## Problem
Lines of the listing that contain "buttons" need to be copied.

## Information shown
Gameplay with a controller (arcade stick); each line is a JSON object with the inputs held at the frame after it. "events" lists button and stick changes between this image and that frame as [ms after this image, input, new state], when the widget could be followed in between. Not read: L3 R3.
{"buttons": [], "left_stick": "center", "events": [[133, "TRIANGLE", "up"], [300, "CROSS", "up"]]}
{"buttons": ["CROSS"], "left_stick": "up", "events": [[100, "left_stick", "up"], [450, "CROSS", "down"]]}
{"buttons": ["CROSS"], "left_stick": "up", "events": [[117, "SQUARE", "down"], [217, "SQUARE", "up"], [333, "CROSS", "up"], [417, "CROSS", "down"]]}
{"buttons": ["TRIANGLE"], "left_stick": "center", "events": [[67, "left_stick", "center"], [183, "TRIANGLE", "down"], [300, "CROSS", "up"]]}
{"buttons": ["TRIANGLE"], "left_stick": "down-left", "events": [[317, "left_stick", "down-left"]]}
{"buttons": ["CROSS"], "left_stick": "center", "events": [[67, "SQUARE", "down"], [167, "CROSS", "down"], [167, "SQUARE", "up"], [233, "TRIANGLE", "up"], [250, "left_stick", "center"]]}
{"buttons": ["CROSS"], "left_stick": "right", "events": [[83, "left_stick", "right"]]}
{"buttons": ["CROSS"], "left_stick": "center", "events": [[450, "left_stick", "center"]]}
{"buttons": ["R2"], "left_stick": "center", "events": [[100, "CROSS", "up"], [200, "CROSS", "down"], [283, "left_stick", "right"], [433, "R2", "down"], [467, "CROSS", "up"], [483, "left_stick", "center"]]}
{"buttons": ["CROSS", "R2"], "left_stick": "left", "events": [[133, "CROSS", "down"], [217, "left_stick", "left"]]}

## Response area
{"buttons": [], "left_stick": "center", "events": [[133, "TRIANGLE", "up"], [300, "CROSS", "up"]]}
{"buttons": ["CROSS"], "left_stick": "up", "events": [[100, "left_stick", "up"], [450, "CROSS", "down"]]}
{"buttons": ["CROSS"], "left_stick": "up", "events": [[117, "SQUARE", "down"], [217, "SQUARE", "up"], [333, "CROSS", "up"], [417, "CROSS", "down"]]}
{"buttons": ["TRIANGLE"], "left_stick": "center", "events": [[67, "left_stick", "center"], [183, "TRIANGLE", "down"], [300, "CROSS", "up"]]}
{"buttons": ["TRIANGLE"], "left_stick": "down-left", "events": [[317, "left_stick", "down-left"]]}
{"buttons": ["CROSS"], "left_stick": "center", "events": [[67, "SQUARE", "down"], [167, "CROSS", "down"], [167, "SQUARE", "up"], [233, "TRIANGLE", "up"], [250, "left_stick", "center"]]}
{"buttons": ["CROSS"], "left_stick": "right", "events": [[83, "left_stick", "right"]]}
{"buttons": ["CROSS"], "left_stick": "center", "events": [[450, "left_stick", "center"]]}
{"buttons": ["R2"], "left_stick": "center", "events": [[100, "CROSS", "up"], [200, "CROSS", "down"], [283, "left_stick", "right"], [433, "R2", "down"], [467, "CROSS", "up"], [483, "left_stick", "center"]]}
{"buttons": ["CROSS", "R2"], "left_stick": "left", "events": [[133, "CROSS", "down"], [217, "left_stick", "left"]]}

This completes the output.